Segundo os pesquisadores, em projetos de utilização de esgoto tratado na irrigação de culturas, deve-se estar atento a possíveis modificações no ambiente, positivas ou negativas. Por isso, foram avaliados, nos diversos experimentos, os impactos da irrigação nas propriedades físicas, químicas e físico-químicas do solo, na produtividade das plantas, no balanço nutricional e na fertilidade do solo. Por fim, foi realizado um estudo sistemático das emissões de gases de efeito estufa pelos solos irrigados com água e com efluente.
Há três pontos importantes para se ressaltar: os organismos que causam doenças presentes nos esgotos tratados não oferecem riscos pelo fato de as culturas irrigadas terem obrigatoriamente de passar por processamentos industriais antes de serem utilizadas pelo homem.
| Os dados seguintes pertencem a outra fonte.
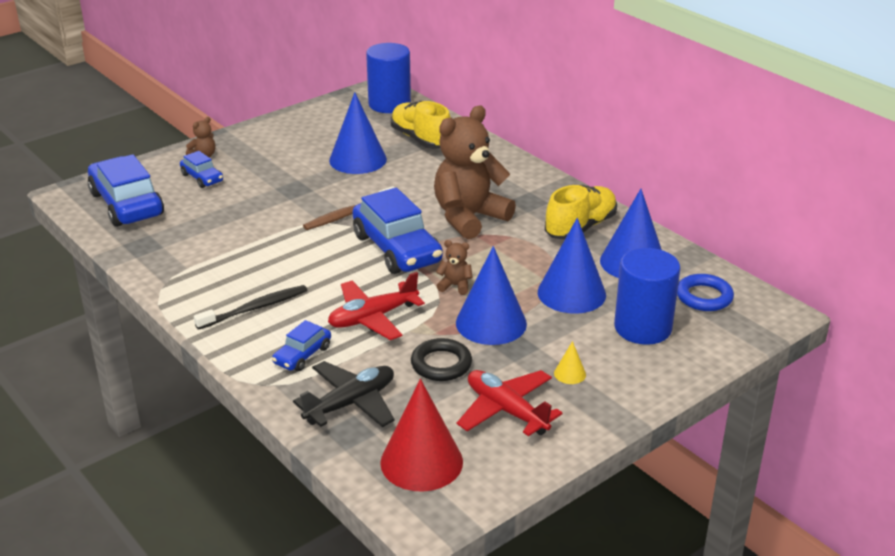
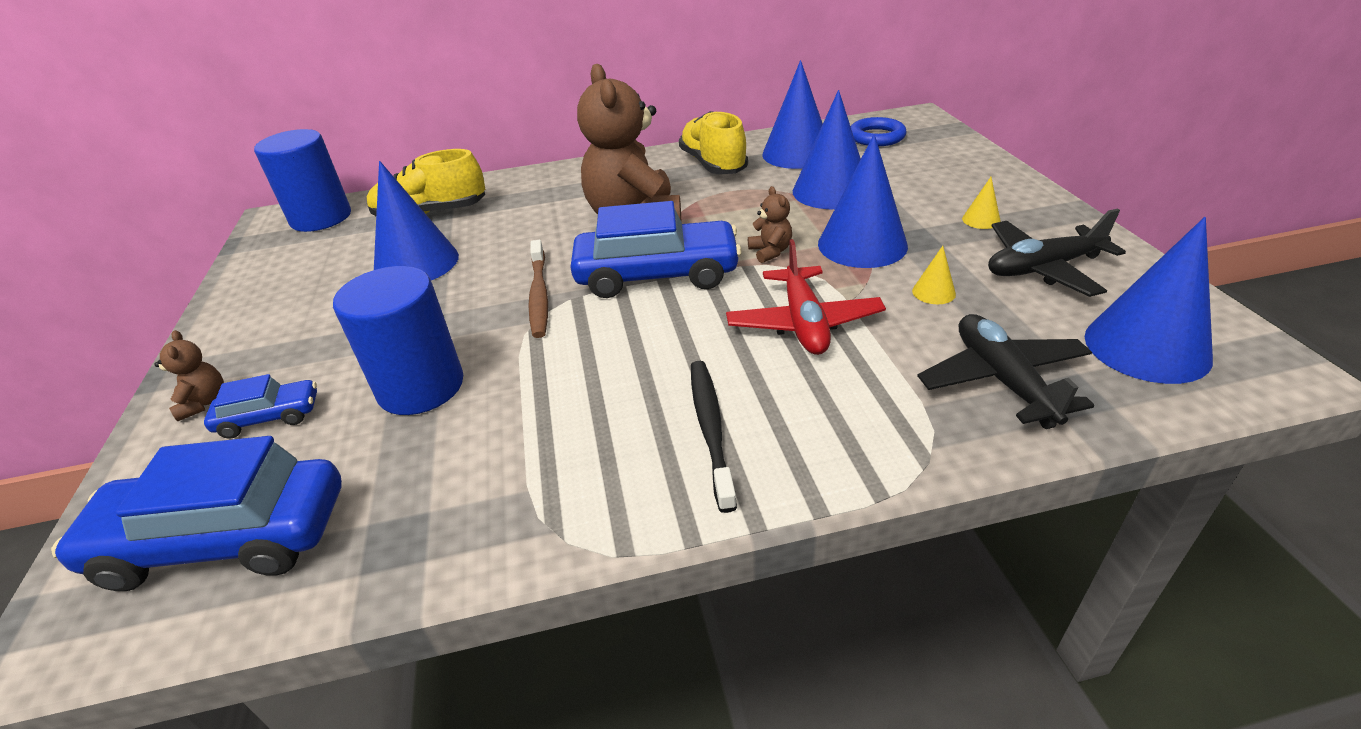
camera: 60 degrees left, 5 degrees up
blue car [272,320,331,371] -> none
red cone [380,379,463,492] -> blue cone [1084,217,1213,384]
black ring [411,338,472,381] -> yellow cone [912,246,956,304]
brown teddy bear [436,240,473,295] -> brown teddy bear turned 120 degrees clockwise [748,186,792,263]
red plane [457,370,563,436] -> black plane [988,209,1126,297]
blue cylinder [614,248,680,345] -> blue cylinder moved to [333,266,463,415]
A espécie de capim utilizada, por exemplo, só é consumida pelo gado após a produção de feno.
Outro ponto é com relação ao sódio, o qual, apesar de sua alta concentração no efluente – o que poderia causar efeitos negativos sobre as propriedades físicas do solo –, nos períodos de chuva, é naturalmente lavado e arrastado pela água. Se necessário, é possível ainda minimizar seus efeitos com a aplicação do gesso agrícola, utilizado para corrigir o solo. Finalmente, por serem esgotos domésticos, os metais pesados, quando presentes, apresentam teores abaixo dos valores restritivos impostos pela legislação e pela Organização Mundial de Saúde (OMS).
“Existem vários projetos no Brasil sobre isso, mas acho que estudando nesse período de tempo tão longo, 14 anos, avaliando todas essas características, estudando solo, planta, atmosfera, água superficial e subterrânea, [o nosso] seja, provavelmente, um projeto ‘pioneiro’”, comenta a professora Célia Rocha, vice-coordenadora do Nupegel.
O projeto é fruto de uma parceria entre a USP e a Companhia de Saneamento Básico do Estado de São Paulo (Sabesp), com apoio financeiro e bolsas da Fundação de Amparo à Pesquisa do Estado de São Paulo (Fapesp), Coordenação de Aperfeiçoamento de Pessoal do Nível Superior (Capes) e Conselho Nacional de Desenvolvimento Científico e Tecnológico (CNPq). “Além dos resultados positivos do ponto de vista ambiental e econômico, o projeto teve o mérito de permitir a formação de recursos humanos em um setor ainda carente de especialistas”, comenta Melfi.